A reasonable and trusting person will ask"How is it possible to manipulate the stock market?"

The Middle Class has been indoctrinated by Wall St and its minnions in business schools into believing that the stock markets can be implicitly trusted because markets have no masters and therefore, cannot be subverted by the few at the expense of the many. All small investor/retail investor participation in the stock market for both tactical and strategic reasons is based on this one great article of faith.

The conditions for a free, fair and functional stock market are:

1. There are many participants

2. No very small sub set of participants accounts for a large share of transactions, so systemic gaming of the market is not possible

3. The majority of participants have access to relevant information at the same time with the same convenience and at the same vanishingly small cost

4. Information processing and transacting capacities of most of the participants are quite similar , so there is no systemic asymmetry in in acquiring, metabolizing and acting on relevant information

5 Disinformation or false information is rapidly identified, isolated and rejected by most of the participants with the same speed and facility and purveyors of such information are tagged and ostracised

In the US equity markets, these conditions are far more breached than honored. A very small subset of participants accounts for most of the transactions; information acquisition,filtering,processing and transactional capabilities are hugely and enduringly asymmetric. The assymetry has grown enormously with unequal access to and use of leverage, complex computer domiciled algorithms and the force multiplying power of the internet. In addition, disinformation and false information is often not separable from truth for the small/retail investor or investor agent.

Moreover,the very existence of professional equity, credit , currency, commodity and market analysts( in free, fair and atomistic etc markets such people could not make enough money to buy lunch much less mansions) should be a source of alarm, not comfort to middle class investors. These analysts are mostly in the employ of Big Money and Big Media( they have obvious, demanding and ruthless Masters.....). They are provided a privileged platform at the intersection of Big Money and Big Media. The platform ,in turn, leads to potent global reach, in itself, a source of asymmetry.

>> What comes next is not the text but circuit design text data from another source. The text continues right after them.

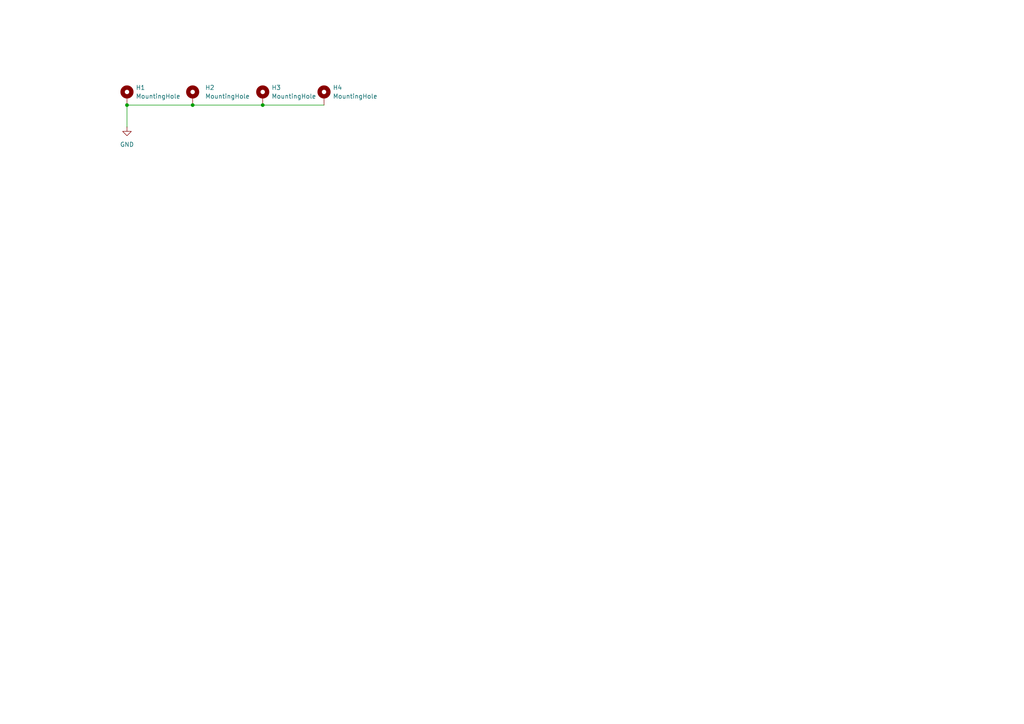
<source format=kicad_sch>
(kicad_sch
	(version 20250114)
	(generator "eeschema")
	(generator_version "9.0")
	(uuid "9e0e3ef3-79e5-41ac-8b6e-50a08cbcb74d")
	(paper "A4")
	
	(junction
		(at 55.88 30.48)
		(diameter 0)
		(color 0 0 0 0)
		(uuid "0180781c-4376-49c8-93b2-e702546a7c03")
	)
	(junction
		(at 36.83 30.48)
		(diameter 0)
		(color 0 0 0 0)
		(uuid "1ddf39d3-fa9c-475f-89a5-8488ee632455")
	)
	(junction
		(at 76.2 30.48)
		(diameter 0)
		(color 0 0 0 0)
		(uuid "b9b7e0e9-fdac-47ff-a7c5-7a8c53b36f56")
	)
	(wire
		(pts
			(xy 36.83 30.48) (xy 36.83 36.83)
		)
		(stroke
			(width 0)
			(type default)
		)
		(uuid "24efcce7-b254-47ab-8e5b-c580f78d496e")
	)
	(wire
		(pts
			(xy 76.2 30.48) (xy 55.88 30.48)
		)
		(stroke
			(width 0)
			(type default)
		)
		(uuid "2aefcda3-7a88-4120-80c0-2feb51f11bcf")
	)
	(wire
		(pts
			(xy 93.98 30.48) (xy 76.2 30.48)
		)
		(stroke
			(width 0)
			(type default)
		)
		(uuid "e5bb025b-0a3b-4de2-8011-ea164956ff15")
	)
	(wire
		(pts
			(xy 55.88 30.48) (xy 36.83 30.48)
		)
		(stroke
			(width 0)
			(type default)
		)
		(uuid "f64b2fb9-4306-4752-a5ed-399b44ec1d2c")
	)
	(symbol
		(lib_id "Mechanical:MountingHole_Pad")
		(at 55.88 27.94 0)
		(unit 1)
		(exclude_from_sim no)
		(in_bom no)
		(on_board yes)
		(dnp no)
		(fields_autoplaced yes)
		(uuid "1724269a-f1f8-479f-aa3a-670466f4765e")
		(property "Reference" "H2"
			(at 59.4796 25.3999 0)
			(effects
				(font
					(size 1.27 1.27)
				)
				(justify left)
			)
		)
		(property "Value" "MountingHole"
			(at 59.4796 27.9399 0)
			(effects
				(font
					(size 1.27 1.27)
				)
				(justify left)
			)
		)
		(property "Footprint" "frontplate:SMTSO2020CTJ"
			(at 55.88 27.94 0)
			(effects
				(font
					(size 1.27 1.27)
				)
				(hide yes)
			)
		)
		(property "Datasheet" "~"
			(at 55.88 27.94 0)
			(effects
				(font
					(size 1.27 1.27)
				)
				(hide yes)
			)
		)
		(property "Description" "Mounting Hole with connection"
			(at 55.88 27.94 0)
			(effects
				(font
					(size 1.27 1.27)
				)
				(hide yes)
			)
		)
		(pin "1"
			(uuid "26c144a6-ac56-48fa-b469-3ec458c9a3ae")
		)
		(instances
			(project "frontplate"
				(path "/9e0e3ef3-79e5-41ac-8b6e-50a08cbcb74d"
					(reference "H2")
					(unit 1)
				)
			)
		)
	)
	(symbol
		(lib_id "Mechanical:MountingHole_Pad")
		(at 93.98 27.94 0)
		(unit 1)
		(exclude_from_sim no)
		(in_bom no)
		(on_board yes)
		(dnp no)
		(fields_autoplaced yes)
		(uuid "b082ccbc-96b5-41aa-b2b2-03ca1ea3707b")
		(property "Reference" "H4"
			(at 96.52 25.3999 0)
			(effects
				(font
					(size 1.27 1.27)
				)
				(justify left)
			)
		)
		(property "Value" "MountingHole"
			(at 96.52 27.9399 0)
			(effects
				(font
					(size 1.27 1.27)
				)
				(justify left)
			)
		)
		(property "Footprint" "frontplate:SMTSO2020CTJ"
			(at 93.98 27.94 0)
			(effects
				(font
					(size 1.27 1.27)
				)
				(hide yes)
			)
		)
		(property "Datasheet" "~"
			(at 93.98 27.94 0)
			(effects
				(font
					(size 1.27 1.27)
				)
				(hide yes)
			)
		)
		(property "Description" "Mounting Hole with connection"
			(at 93.98 27.94 0)
			(effects
				(font
					(size 1.27 1.27)
				)
				(hide yes)
			)
		)
		(pin "1"
			(uuid "c1a2c1a2-2c2b-4289-90c7-8729c5e2f4f0")
		)
		(instances
			(project "frontplate"
				(path "/9e0e3ef3-79e5-41ac-8b6e-50a08cbcb74d"
					(reference "H4")
					(unit 1)
				)
			)
		)
	)
	(symbol
		(lib_id "Mechanical:MountingHole_Pad")
		(at 36.83 27.94 0)
		(unit 1)
		(exclude_from_sim no)
		(in_bom no)
		(on_board yes)
		(dnp no)
		(fields_autoplaced yes)
		(uuid "b40aa6b3-e953-47ba-87f4-49a790b12324")
		(property "Reference" "H1"
			(at 39.37 25.3999 0)
			(effects
				(font
					(size 1.27 1.27)
				)
				(justify left)
			)
		)
		(property "Value" "MountingHole"
			(at 39.37 27.9399 0)
			(effects
				(font
					(size 1.27 1.27)
				)
				(justify left)
			)
		)
		(property "Footprint" "frontplate:SMTSO2020CTJ"
			(at 36.83 27.94 0)
			(effects
				(font
					(size 1.27 1.27)
				)
				(hide yes)
			)
		)
		(property "Datasheet" "~"
			(at 36.83 27.94 0)
			(effects
				(font
					(size 1.27 1.27)
				)
				(hide yes)
			)
		)
		(property "Description" "Mounting Hole with connection"
			(at 36.83 27.94 0)
			(effects
				(font
					(size 1.27 1.27)
				)
				(hide yes)
			)
		)
		(pin "1"
			(uuid "66b515c3-5bfe-406c-b98a-df339226c3a0")
		)
		(instances
			(project ""
				(path "/9e0e3ef3-79e5-41ac-8b6e-50a08cbcb74d"
					(reference "H1")
					(unit 1)
				)
			)
		)
	)
	(symbol
		(lib_id "power:GND")
		(at 36.83 36.83 0)
		(unit 1)
		(exclude_from_sim no)
		(in_bom yes)
		(on_board yes)
		(dnp no)
		(fields_autoplaced yes)
		(uuid "c41b36a9-40ea-4786-9ac1-3ef226fbe927")
		(property "Reference" "#PWR01"
			(at 36.83 43.18 0)
			(effects
				(font
					(size 1.27 1.27)
				)
				(hide yes)
			)
		)
		(property "Value" "GND"
			(at 36.83 41.91 0)
			(effects
				(font
					(size 1.27 1.27)
				)
			)
		)
		(property "Footprint" ""
			(at 36.83 36.83 0)
			(effects
				(font
					(size 1.27 1.27)
				)
				(hide yes)
			)
		)
		(property "Datasheet" ""
			(at 36.83 36.83 0)
			(effects
				(font
					(size 1.27 1.27)
				)
				(hide yes)
			)
		)
		(property "Description" "Power symbol creates a global label with name \"GND\" , ground"
			(at 36.83 36.83 0)
			(effects
				(font
					(size 1.27 1.27)
				)
				(hide yes)
			)
		)
		(pin "1"
			(uuid "afb0bde5-c4af-4b4c-ab20-270fcadf8a8d")
		)
		(instances
			(project ""
				(path "/9e0e3ef3-79e5-41ac-8b6e-50a08cbcb74d"
					(reference "#PWR01")
					(unit 1)
				)
			)
		)
	)
	(symbol
		(lib_id "Mechanical:MountingHole_Pad")
		(at 76.2 27.94 0)
		(unit 1)
		(exclude_from_sim no)
		(in_bom no)
		(on_board yes)
		(dnp no)
		(uuid "edb27894-ae20-4e7f-960a-75531c25a8c8")
		(property "Reference" "H3"
			(at 78.74 25.3999 0)
			(effects
				(font
					(size 1.27 1.27)
				)
				(justify left)
			)
		)
		(property "Value" "MountingHole"
			(at 78.74 27.9399 0)
			(effects
				(font
					(size 1.27 1.27)
				)
				(justify left)
			)
		)
		(property "Footprint" "frontplate:SMTSO2020CTJ"
			(at 76.2 27.94 0)
			(effects
				(font
					(size 1.27 1.27)
				)
				(hide yes)
			)
		)
		(property "Datasheet" "~"
			(at 76.2 27.94 0)
			(effects
				(font
					(size 1.27 1.27)
				)
				(hide yes)
			)
		)
		(property "Description" "Mounting Hole with connection"
			(at 76.2 27.94 0)
			(effects
				(font
					(size 1.27 1.27)
				)
				(hide yes)
			)
		)
		(pin "1"
			(uuid "c7937768-bcc2-481a-87fc-42ce65f9f541")
		)
		(instances
			(project "frontplate"
				(path "/9e0e3ef3-79e5-41ac-8b6e-50a08cbcb74d"
					(reference "H3")
					(unit 1)
				)
			)
		)
	)
	(sheet_instances
		(path "/"
			(page "1")
		)
	)
	(embedded_fonts no)
)

</source>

The analysts are supposedly honest gatekeepers to the truth( the gatekeeper role clearly creates sustained, expolitable, temporal assymetry for the Masters, at a minimum). In fact, as authors and commenters on SA have noted repeatedly, several of the most avidly marketed analysts are, themselves, a source of misinformation and disinformation and therefore,instead of being tools of risk management for the middle class investor are generators of risk and channels of risk shifting from the few to the many. The more middle class investors outsource information acquisition, analysis and decision making to these analysts the more peril they create for themselves.

US equity markets have Masters. These Masters view the small/retail direct or mediated investor the way hyenas view young, ailing or wounded herd animals.